Single property rules

The simplest IOK rules are based on a single property of a phishing site. For example, the threat actor "Cazanova" names their session cookie after themselves and so any site with this cookie name is likely malicious.

To detect a Cazanova site, an IOK rule would match on the cookies field and look for values like cazanova=COOKIEVALUE. This can be done using a property like this:

cazanovaCookie:
    cookies|startswith: "cazanova="

Here we've chosen to name the property "cazanovaCookie" but this name is entirely arbitrary.

To complete the detection logic, we need to add a condition which tells Phish Report which combination of properties mean this rule matches a given site. As we only have a single property (cazanovaCookie) this is trivial:

detection:
    cazanovaCookie:
        cookies|startswith: "cazanova="
    
    condition: cazanovaCookie

Filtering false positives: combining multiple properties

Many IOK rules can't be expressed as simply as a single condition. Often, you'll need to combine multiple properties to get a well-performing rule.

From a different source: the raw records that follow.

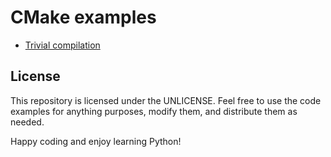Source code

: # CMake examples

- [Trivial compilation](./trivial-compile-01/)

## License

This repository is licensed under the UNLICENSE. Feel free to use the code examples for anything purposes, modify them, and distribute them as needed.

Happy coding and enjoy learning Python!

For example, you want to detect sites which are loading assets (JavaScript, CSS, images, etc.) from your website (typical of lazily created phishing kits). We can express that as an IOK rule like this:

detection:
    hotlinkedAsset:
        requests|startswith: "https://mydomain.com/assets/"
        
    condition: hotlinkedAsset

However, this rule will likely alert on any other websites you host, like on subdomains.

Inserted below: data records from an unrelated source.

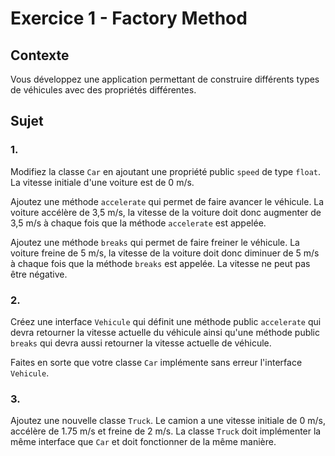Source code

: # Exercice 1 - Factory Method

## Contexte

Vous développez une application permettant de construire différents types de véhicules avec des propriétés différentes.

## Sujet

### 1.

Modifiez la classe `Car` en ajoutant une propriété public `speed` de type `float`. La vitesse initiale d'une voiture est de 0 m/s.

Ajoutez une méthode `accelerate` qui permet de faire avancer le véhicule. La voiture accélère de 3,5 m/s, la vitesse de la voiture doit donc augmenter de 3,5 m/s à chaque fois que la méthode `accelerate` est appelée.

Ajoutez une méthode `breaks` qui permet de faire freiner le véhicule. La voiture freine de 5 m/s, la vitesse de la voiture doit donc diminuer de 5 m/s à chaque fois que la méthode `breaks` est appelée. La vitesse ne peut pas être négative.

### 2.

Créez une interface `Vehicule` qui définit une méthode public `accelerate` qui devra retourner la vitesse actuelle du véhicule ainsi qu'une méthode public `breaks` qui devra aussi retourner la vitesse actuelle de véhicule.

Faites en sorte que votre classe `Car` implémente sans erreur l'interface `Vehicule`.

### 3.

Ajoutez une nouvelle classe `Truck`. Le camion a une vitesse initiale de 0 m/s, accélère de 1.75 m/s et freine de 2 m/s. La classe `Truck` doit implémenter la même interface que `Car` et doit fonctionner de la même manière.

To address this, we want to filter out any subdomains of your real domain. This can be done by adding another property and extending our condition to exclude those results:

detection:
    hotlinkedAsset:
        requests|startswith: "https://mydomain.com/assets/"
    mySubDomain:
        hostname|endswith: ".mydomain.com"
        
    condition: hotlinkedAsset and not mySubDomain

Fields, Modifiers, and Conditions

Fields

Field name Description
title The title of the site as shown in a browser. If multiple titles are set (e.g. by JavaScript), this contains each one.
hostname The hostname of the site
html The contents of the page HTML (as returned by the server)
dom The contents of the page HTML after loading (e.g. after javascript has executed)
js Contents of JavaScript from the page (includes inline scripts as well as scripts loaded externally)
css Contents of CSS from the page (includes inline stylesheets as well as externally loaded stylesheets)
cookies Cookies from the page. Each is in the form cookieName=value
headers Headers sent by the server. Each is in the form Header-Name: value
requests URLs of requests made by the page (and assets loaded by the page)

Modifiers

It's rare you'll want to match the exact contents of a field (as these often contain details specific to the individual site like the hostname). Instead, you can use modifiers to match on different parts of the field:

  • fieldname|startswith: value: the field starts with the given value
  • fieldname|endswith: value: the field ends with the given value
  • fieldname|contains: value: the field contains the given value
  • fieldname|re: regexp: the field matches the given regular expression

Additionally, if multiple values are given, the special |all modifier can be used to specify that all values must match the field (rather than the default behaviour where any value is expected to match). For example:

fieldname|contains|all:
    - foo
    - bar

Is true for foobar, but not foobaz.

Conditions

Within a condition you can use the following keywords to combine your properties into a boolean expression:

  • A and B: true if both A and B are true
  • A or B: true if either A or B is true
  • not A: true if A is false
  • 1 of them: true if any property is true
  • 1 of {glob}: true if any property matching the glob pattern is true (e.g. prop2 matches the pattern prop*)
  • all of them: true if all properties are true
  • all of {glob}: true if all properties matching the glob pattern are true (e.g. prop2 matches the pattern prop*)

Brackets can be used to arbitrarily nest expressions for example (A or B) and (C or D).